Stem Cell Grafts Reverse Parkinson’s Symptoms in Rats

A research team in Arizona has described a process for converting non-neuronal cells into functioning neurons able to take up residence in the brain, form functioning synapses, and dispense dopamine—a breakthrough that raises hopes for restoring functions undermined by Parkinson’s disease.  

Over 10 million people are affected by Parkinson’s disease worldwide. The disease’s most obvious symptom—rigidity, tremor, and postural instability—arises from the damage it inflicts on the midbrain, robbing the brain of key neurotransmitter, dopamine. Other symptoms of the disease can include depression, anxiety, memory deficit, hallucinations and dementia. Current Parkinson’s disease therapies, which include use of the drug L-DOPA, are only able to address some of the motor symptoms of the disease and may produce serious, often intolerable side effects after 5–10 years of use.

In a new proof-of-concept study, Arizona State University-Banner Neurodegenerative Disease Research Center and School of Life Sciences researcher Jeffrey Kordower and colleagues report a group of experimentally engineered cells that performs optimally in terms of survival, growth, neural connectivity, and dopamine production when implanted in the brains of rats. The study also demonstrates that such neural grafts can effectively reverse motor symptoms due to Parkinson’s disease.

The study’s experiments included induced pluripotent stem cells (iPSCs) cultured for 24 and 37 days, but those cultured for 17 days prior to their differentiation into dopaminergic neurons were markedly superior, capable of surviving in greater numbers and sending out their branches over long distances. “That's important,” Kordower says, “because they're going to have to grow long distances in the larger human brain and we now know that these cells are capable of doing that.”

Rats treated with the 17-day iPSCs showed remarkable recovery from the motor symptoms of Parkinson’s disease. The study further demonstrates that this effect is dose dependent. When a small number of iPSCs were grafted into the animal brain, recovery was negligible, but a large complement of cells produced more profuse neural branching, and complete reversal of Parkinson’s symptoms.
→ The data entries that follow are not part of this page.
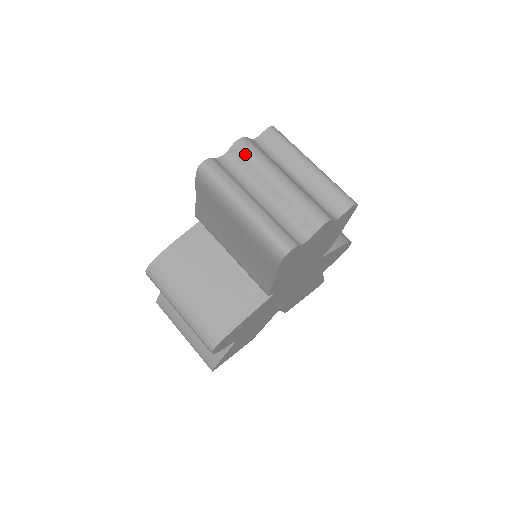
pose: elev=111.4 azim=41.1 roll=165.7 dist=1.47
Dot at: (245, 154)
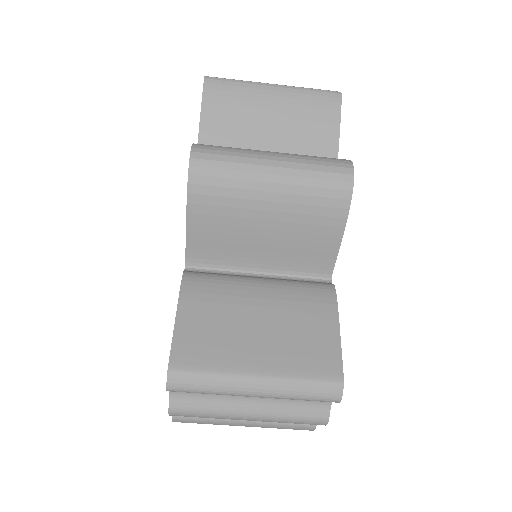
Dot at: occluded
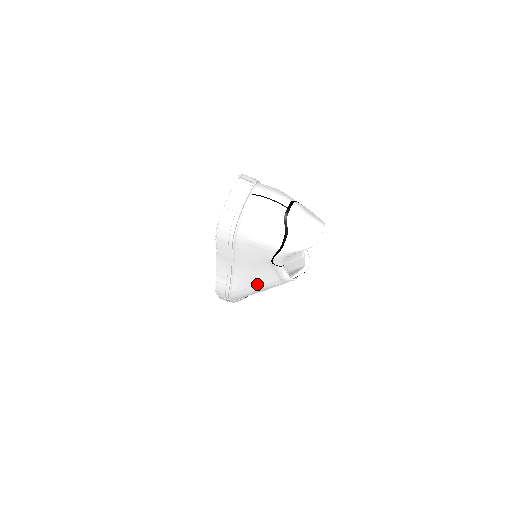
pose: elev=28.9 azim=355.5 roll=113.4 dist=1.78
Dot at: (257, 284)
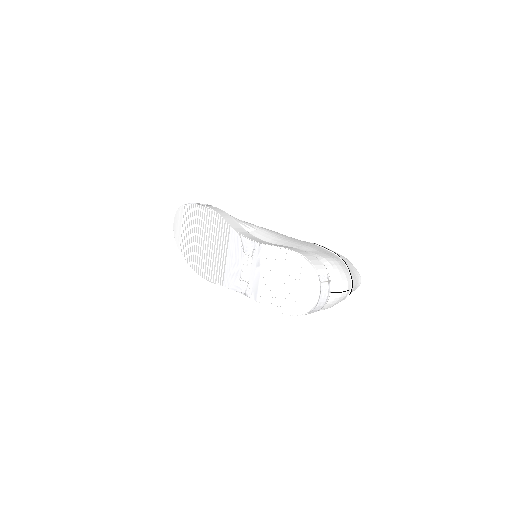
Dot at: occluded
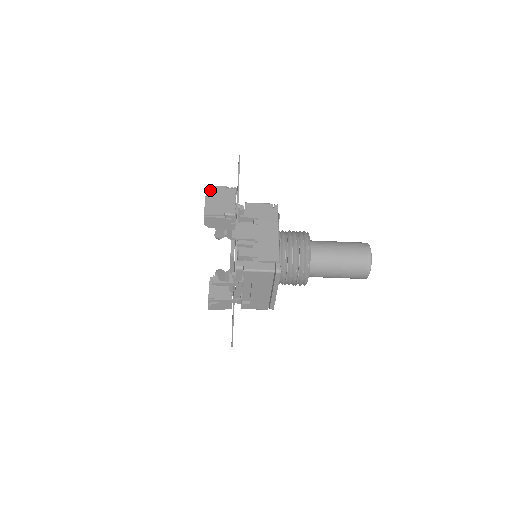
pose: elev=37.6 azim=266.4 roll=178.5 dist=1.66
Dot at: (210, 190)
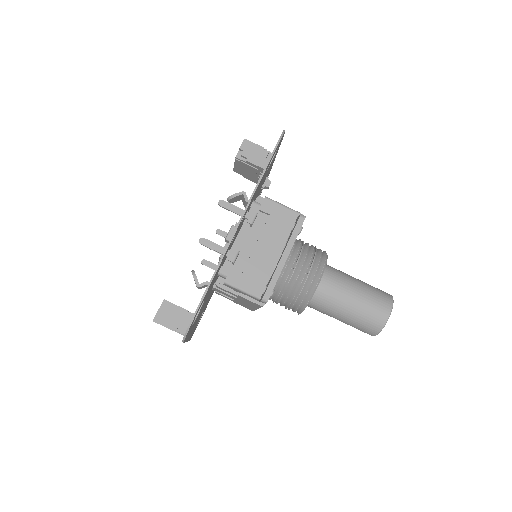
Dot at: occluded
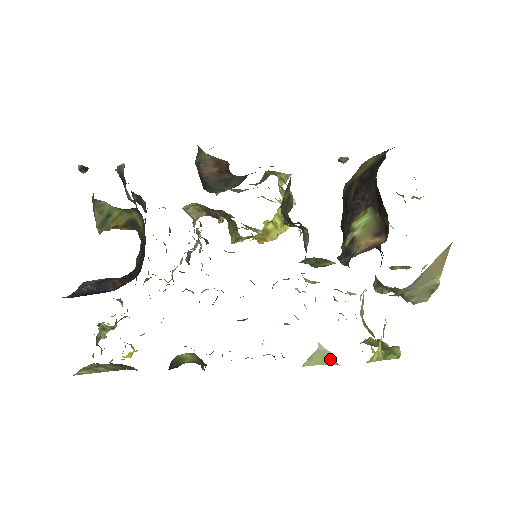
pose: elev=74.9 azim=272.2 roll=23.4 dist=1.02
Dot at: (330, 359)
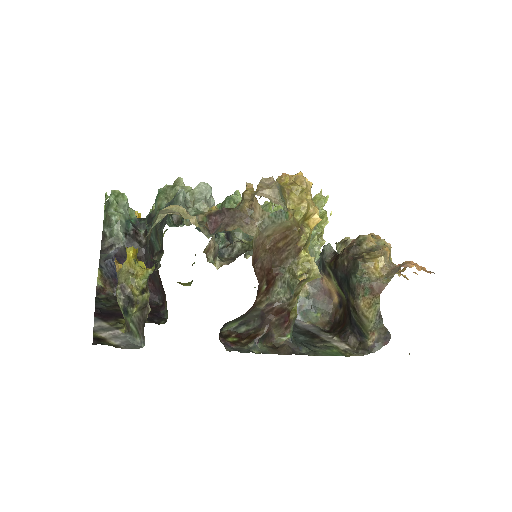
Dot at: occluded
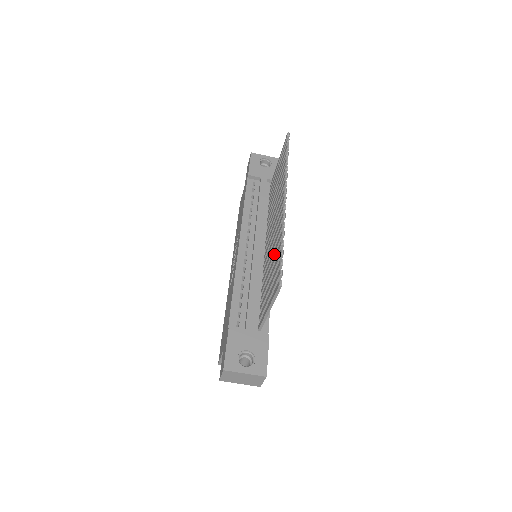
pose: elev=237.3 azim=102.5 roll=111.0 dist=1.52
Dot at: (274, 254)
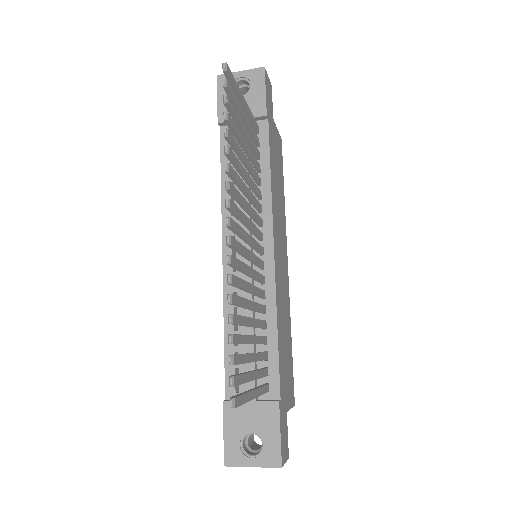
Dot at: (242, 307)
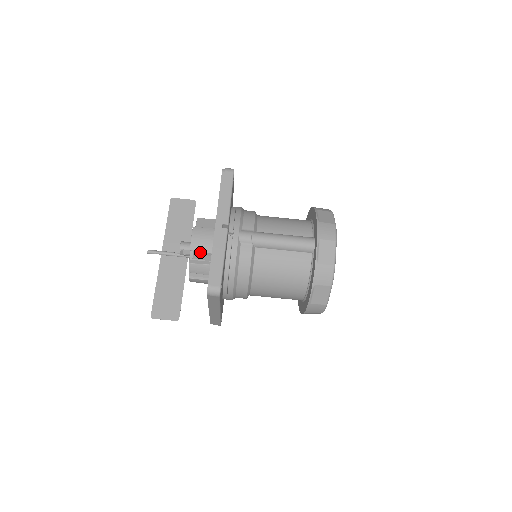
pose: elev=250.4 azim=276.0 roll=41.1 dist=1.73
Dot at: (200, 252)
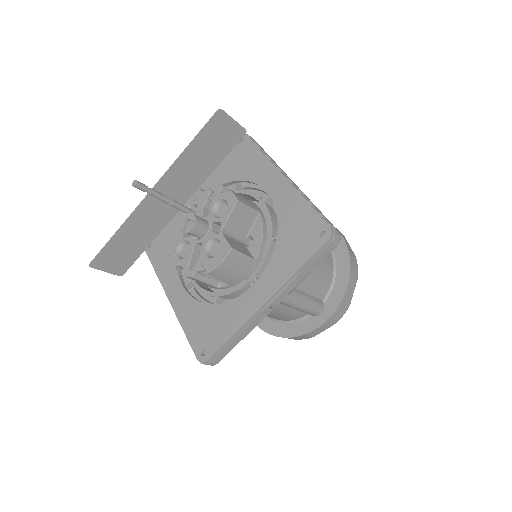
Dot at: occluded
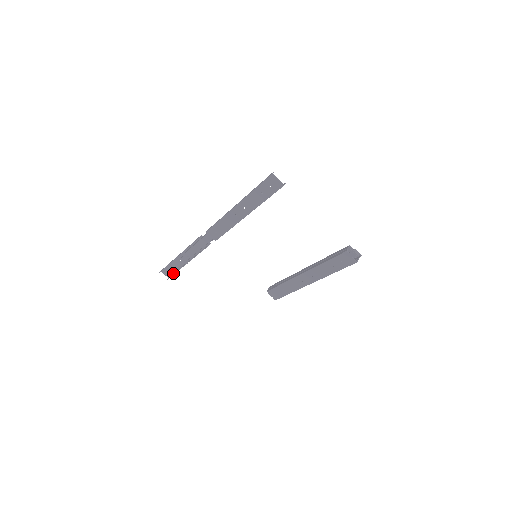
A first-of-its-kind clinical trial is set to test stem cell replacement therapy for a specific population of Parkinson’s disease sufferers with a mutation in the gene parkin. Such patients suffer from the typical symptoms of motor dysfunction found in general or idiopathic Parkinson’s, but do not suffer from cognitive decline or dementia. This cohort of patients provides an ideal testing ground for cell replacement therapy. If the treatment is effective, larger trials will follow, applying the strategy to the version of Parkinson’s affecting most patients stricken with the disease. The trial will be conducted at various locations, including the Barrow Neurological Institute in Phoenix, with Kordower as principal investigator.

“We cannot be more excited by the opportunity to help individuals who suffer from this genetic form of Parkinson’s disease, but the lessons learned from this trial will also directly impact patients who suffer from sporadic, or non-genetic forms of this disease,” Kordower says.

The research  appears in the current issue of the npj journal Nature Regenerative Medicine.